Content starts

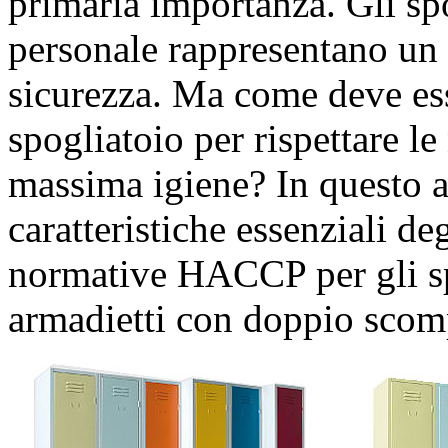
primaria importanza. Gli spog
personale rappresentano un 
sicurezza. Ma come deve ess
spogliatoio per rispettare l
massima igiene? In questo a
caratteristiche essenziali de
normative HACCP per gli spo
armadietti con doppio scom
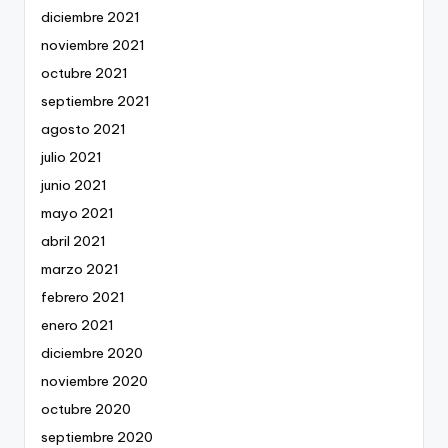
diciembre 2021
noviembre 2021
octubre 2021
septiembre 2021
agosto 2021
julio 2021
junio 2021
mayo 2021
abril 2021
marzo 2021
febrero 2021
enero 2021
diciembre 2020
noviembre 2020
octubre 2020
septiembre 2020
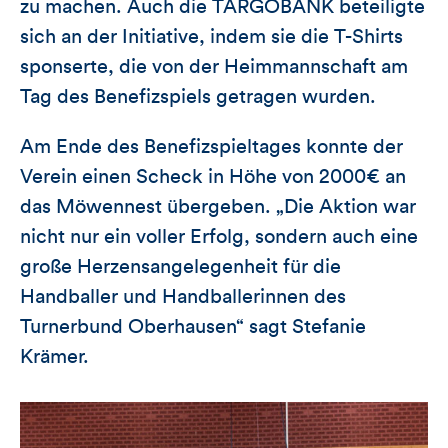
zu machen. Auch die TARGOBANK beteiligte
sich an der Initiative, indem sie die T-Shirts
sponserte, die von der Heimmannschaft am
Tag des Benefizspiels getragen wurden.
Am Ende des Benefizspieltages konnte der
Verein einen Scheck in Höhe von 2000€ an
das Möwennest übergeben. „Die Aktion war
nicht nur ein voller Erfolg, sondern auch eine
große Herzensangelegenheit für die
Handballer und Handballerinnen des
Turnerbund Oberhausen“ sagt Stefanie
Krämer.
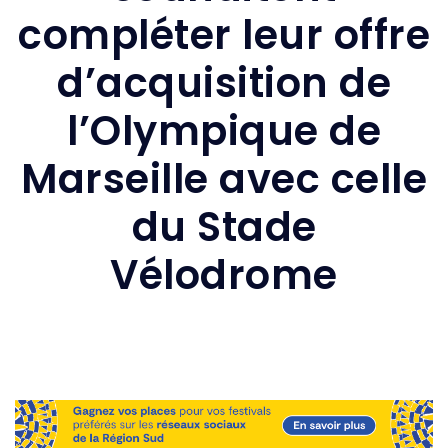
compléter leur offre
d’acquisition de
l’Olympique de
Marseille avec celle
du Stade
Vélodrome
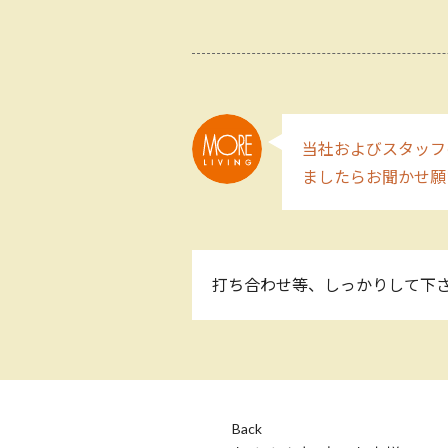
当社およびスタッフ
ましたらお聞かせ
打ち合わせ等、しっかりして下
Back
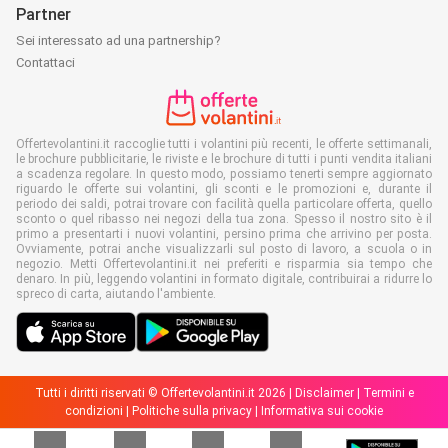
Partner
Sei interessato ad una partnership?
Contattaci
Offertevolantini.it raccoglie tutti i volantini più recenti, le offerte settimanali,
le brochure pubblicitarie, le riviste e le brochure di tutti i punti vendita italiani
a scadenza regolare. In questo modo, possiamo tenerti sempre aggiornato
riguardo le offerte sui volantini, gli sconti e le promozioni e, durante il
periodo dei saldi, potrai trovare con facilità quella particolare offerta, quello
sconto o quel ribasso nei negozi della tua zona. Spesso il nostro sito è il
primo a presentarti i nuovi volantini, persino prima che arrivino per posta.
Ovviamente, potrai anche visualizzarli sul posto di lavoro, a scuola o in
negozio. Metti Offertevolantini.it nei preferiti e risparmia sia tempo che
denaro. In più, leggendo volantini in formato digitale, contribuirai a ridurre lo
spreco di carta, aiutando l'ambiente.
Tutti i diritti riservati © Offertevolantini.it 2026 |
Disclaimer
|
Termini e
condizioni
|
Politiche sulla privacy
|
Informativa sui cookie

Content ends

[REQUIRED WORK]:
Reproduce the whole listing above word for word, but not its pictures.

[OUTPUT FOR THIS TASK]:
primaria importanza. Gli spog
personale rappresentano un 
sicurezza. Ma come deve ess
spogliatoio per rispettare l
massima igiene? In questo a
caratteristiche essenziali de
normative HACCP per gli spo
armadietti con doppio scom
diciembre 2021
noviembre 2021
octubre 2021
septiembre 2021
agosto 2021
julio 2021
junio 2021
mayo 2021
abril 2021
marzo 2021
febrero 2021
enero 2021
diciembre 2020
noviembre 2020
octubre 2020
septiembre 2020
zu machen. Auch die TARGOBANK beteiligte
sich an der Initiative, indem sie die T-Shirts
sponserte, die von der Heimmannschaft am
Tag des Benefizspiels getragen wurden.
Am Ende des Benefizspieltages konnte der
Verein einen Scheck in Höhe von 2000€ an
das Möwennest übergeben. „Die Aktion war
nicht nur ein voller Erfolg, sondern auch eine
große Herzensangelegenheit für die
Handballer und Handballerinnen des
Turnerbund Oberhausen“ sagt Stefanie
Krämer.
compléter leur offre
d’acquisition de
l’Olympique de
Marseille avec celle
du Stade
Vélodrome
当社およびスタッフ
ましたらお聞かせ
打ち合わせ等、しっかりして下
Back
Partner
Sei interessato ad una partnership?
Contattaci
Offertevolantini.it raccoglie tutti i volantini più recenti, le offerte settimanali,
le brochure pubblicitarie, le riviste e le brochure di tutti i punti vendita italiani
a scadenza regolare. In questo modo, possiamo tenerti sempre aggiornato
riguardo le offerte sui volantini, gli sconti e le promozioni e, durante il
periodo dei saldi, potrai trovare con facilità quella particolare offerta, quello
sconto o quel ribasso nei negozi della tua zona. Spesso il nostro sito è il
primo a presentarti i nuovi volantini, persino prima che arrivino per posta.
Ovviamente, potrai anche visualizzarli sul posto di lavoro, a scuola o in
negozio. Metti Offertevolantini.it nei preferiti e risparmia sia tempo che
denaro. In più, leggendo volantini in formato digitale, contribuirai a ridurre lo
spreco di carta, aiutando l'ambiente.
Tutti i diritti riservati © Offertevolantini.it 2026 |
Disclaimer
|
Termini e
condizioni
|
Politiche sulla privacy
|
Informativa sui cookie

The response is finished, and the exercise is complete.